Activities →
[A] Answer these questions from the post about turning 30:
(i) What three things had the writer always planned on having by age 30?
(ii) What did the writer look forward to doing on Sunday before the party?
(iii) For which Monday in a row is the writer off work?
[B] Write a continuation of the post about turning 30, starting right after its final sentence.

Exercise passage →

I suppose I should be thankful for that. I’m’ 30 now – a milestone I always looked forward to reaching because by now I had always planned on having that loving husband, those little babies, and that first home together. Needless to say, the week leading up to my 30th was torturous. Not only are none of those things on the horizon at all, I look around and see all my friends with their husbands, houses and babies, and see the evidence that it’s because I’m different and broken.

Naturally I’d say to another person that it’s just a number, and why would you want all of those things right now, and why are you comparing yourself to other people, you’re too adventurous for all that just yet. It’s true, of course. Once I turned 30 I calmed down a bit. It’s a new chapter, a new decade, but for the first time in my life I have no plans and no direction. I guess I could say that I’m lucky to be here at the drawing board, and I’m sure there are people who would love to be in my position. I am lucky.

But I’m also a mess. I’m off work, (for the second Monday in a row) because I can’t seem to handle weekends any more. Two mere days with no plans or timetable where I’m left to my own devices. Friday evening was good. I’d made plans for Saturday. Saturday went well, I wobbled Saturday night. Sunday I was looking forward to a good walk in the forest, followed by a dear friend’s daughter’s 7th birthday party, except I couldn’t face the walk, and although I drove to my friend’s I couldn’t get out the car. I spent the day at home, slurring my words with my brain in a fog because I couldn’t cope with all the emotions of the day. The guilt of missing the party. The dread of having to tell people I was ok when I clearly wasn’t.

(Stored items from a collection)

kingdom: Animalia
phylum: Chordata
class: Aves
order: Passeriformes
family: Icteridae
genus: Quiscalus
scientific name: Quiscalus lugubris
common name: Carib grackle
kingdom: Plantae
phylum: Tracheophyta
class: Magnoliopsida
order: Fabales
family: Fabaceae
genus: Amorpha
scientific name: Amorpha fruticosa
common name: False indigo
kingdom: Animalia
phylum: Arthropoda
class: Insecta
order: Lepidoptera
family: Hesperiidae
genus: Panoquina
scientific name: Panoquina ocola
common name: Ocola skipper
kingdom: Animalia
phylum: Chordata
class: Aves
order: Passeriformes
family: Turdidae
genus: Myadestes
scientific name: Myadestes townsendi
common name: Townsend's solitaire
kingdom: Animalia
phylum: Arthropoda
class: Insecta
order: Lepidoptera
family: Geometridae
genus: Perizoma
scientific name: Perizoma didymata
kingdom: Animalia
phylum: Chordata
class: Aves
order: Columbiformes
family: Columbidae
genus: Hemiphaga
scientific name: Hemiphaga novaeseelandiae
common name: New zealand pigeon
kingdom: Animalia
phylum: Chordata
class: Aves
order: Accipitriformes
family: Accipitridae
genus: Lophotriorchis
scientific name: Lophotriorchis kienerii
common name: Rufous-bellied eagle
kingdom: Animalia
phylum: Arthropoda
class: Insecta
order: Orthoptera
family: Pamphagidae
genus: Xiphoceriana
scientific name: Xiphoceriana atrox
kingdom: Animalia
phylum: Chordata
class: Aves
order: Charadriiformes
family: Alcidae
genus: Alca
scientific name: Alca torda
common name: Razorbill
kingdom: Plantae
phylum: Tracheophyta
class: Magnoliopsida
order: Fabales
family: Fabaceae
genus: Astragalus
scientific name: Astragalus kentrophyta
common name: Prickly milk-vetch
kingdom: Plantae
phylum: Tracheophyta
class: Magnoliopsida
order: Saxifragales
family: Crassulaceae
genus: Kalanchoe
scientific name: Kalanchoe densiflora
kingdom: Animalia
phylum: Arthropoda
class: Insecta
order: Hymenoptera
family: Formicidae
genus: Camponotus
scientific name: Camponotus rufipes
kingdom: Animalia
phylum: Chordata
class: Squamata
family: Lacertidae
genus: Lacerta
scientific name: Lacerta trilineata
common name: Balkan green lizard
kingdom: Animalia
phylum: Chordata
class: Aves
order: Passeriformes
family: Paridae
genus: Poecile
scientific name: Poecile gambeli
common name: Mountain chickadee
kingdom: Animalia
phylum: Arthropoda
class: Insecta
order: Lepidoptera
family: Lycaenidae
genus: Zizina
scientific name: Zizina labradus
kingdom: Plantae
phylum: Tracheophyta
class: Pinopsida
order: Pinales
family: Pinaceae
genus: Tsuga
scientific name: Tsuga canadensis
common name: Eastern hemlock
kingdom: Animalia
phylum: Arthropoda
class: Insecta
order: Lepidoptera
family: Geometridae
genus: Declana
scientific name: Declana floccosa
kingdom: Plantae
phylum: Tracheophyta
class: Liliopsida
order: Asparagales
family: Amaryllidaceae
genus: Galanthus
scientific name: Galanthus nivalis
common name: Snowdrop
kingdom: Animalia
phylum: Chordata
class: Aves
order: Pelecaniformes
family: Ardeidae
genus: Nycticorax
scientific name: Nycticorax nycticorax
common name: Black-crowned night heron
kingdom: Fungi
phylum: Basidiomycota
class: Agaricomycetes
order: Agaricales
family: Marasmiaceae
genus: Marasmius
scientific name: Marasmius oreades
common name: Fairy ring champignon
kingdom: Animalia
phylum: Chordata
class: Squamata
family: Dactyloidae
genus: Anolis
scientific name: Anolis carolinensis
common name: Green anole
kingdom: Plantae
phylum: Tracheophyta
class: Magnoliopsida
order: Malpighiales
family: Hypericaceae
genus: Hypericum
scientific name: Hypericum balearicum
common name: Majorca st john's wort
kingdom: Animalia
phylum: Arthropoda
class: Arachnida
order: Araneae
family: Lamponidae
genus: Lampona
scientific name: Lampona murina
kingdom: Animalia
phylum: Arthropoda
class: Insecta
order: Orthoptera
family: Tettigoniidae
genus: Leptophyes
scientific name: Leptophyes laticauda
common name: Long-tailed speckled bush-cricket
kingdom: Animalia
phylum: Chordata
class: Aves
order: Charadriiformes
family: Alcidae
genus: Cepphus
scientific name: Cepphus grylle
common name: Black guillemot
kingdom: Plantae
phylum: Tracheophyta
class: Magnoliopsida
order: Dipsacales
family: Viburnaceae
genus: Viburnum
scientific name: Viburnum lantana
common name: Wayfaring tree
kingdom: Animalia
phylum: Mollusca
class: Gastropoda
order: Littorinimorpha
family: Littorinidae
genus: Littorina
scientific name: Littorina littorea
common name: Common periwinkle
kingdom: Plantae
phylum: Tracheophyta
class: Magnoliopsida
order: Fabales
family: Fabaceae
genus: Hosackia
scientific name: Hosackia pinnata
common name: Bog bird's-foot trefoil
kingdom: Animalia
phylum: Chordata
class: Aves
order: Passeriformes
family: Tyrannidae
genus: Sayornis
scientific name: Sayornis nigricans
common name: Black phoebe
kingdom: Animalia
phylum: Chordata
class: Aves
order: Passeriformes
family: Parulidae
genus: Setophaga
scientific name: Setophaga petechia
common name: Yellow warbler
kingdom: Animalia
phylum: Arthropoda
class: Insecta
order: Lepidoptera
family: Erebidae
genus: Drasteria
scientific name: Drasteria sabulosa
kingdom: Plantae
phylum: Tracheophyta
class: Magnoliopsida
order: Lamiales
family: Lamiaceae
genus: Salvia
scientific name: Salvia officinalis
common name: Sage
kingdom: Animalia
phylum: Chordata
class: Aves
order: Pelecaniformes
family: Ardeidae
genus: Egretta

Answers to each task →
[A]
(i) A loving husband, little babies, and a first home together.
(ii) A good walk in the forest.
(iii) The second Monday in a row.

[B]
I reluctantly agreed to meet with a psychiatrist last week after my Care-Coordinator said it would be good for me to have ‘that conversation’ with them. They psych told me she didn’t believe in labels, just symptoms of different mental illnesses that could be treated with drugs. Right. Well, I happen to believe in my label because it proves I’m not a nasty, evil person, and explains why I struggle and suffer every single day. After about ten minutes she told me I was depressed. I told her I wasn’t depressed, that I had BPD, and that I had been depressed before and this was nothing like it. I said I was suffering from massive abandonment issues, and splitting, that was making my life hell. She again told me I was suffering from depression and anxiety. I explained to her in detail what depression feels like, and what anxiety feels like to me (because I’ve suffered both before), and that this isn’t what I was suffering from. She switched from wanting to give me anti-depressants to mood stabilisers within moments. I told her I didn’t want any drugs at all, and that the last set of anti-depressants I was on kept me in bed for a fortnight as they essentially turned me into a zombie. She told me I was wrong and that they don’t do that. I was stunned! I said I don’t want drugs because I want the proper treatment as should be prescribed by the National Institute of Clinical Excellence guidelines. She snapped ‘they’re just guidelines’.

Well this is just my life, Bitch, and you can stick your meds up your ass. This was the first time I really tried to advocate for myself and I left feeling like a useless idiot. I can only hope that there is an actual person at the end of this 7-month psychology wait, and not another compassion-less robot.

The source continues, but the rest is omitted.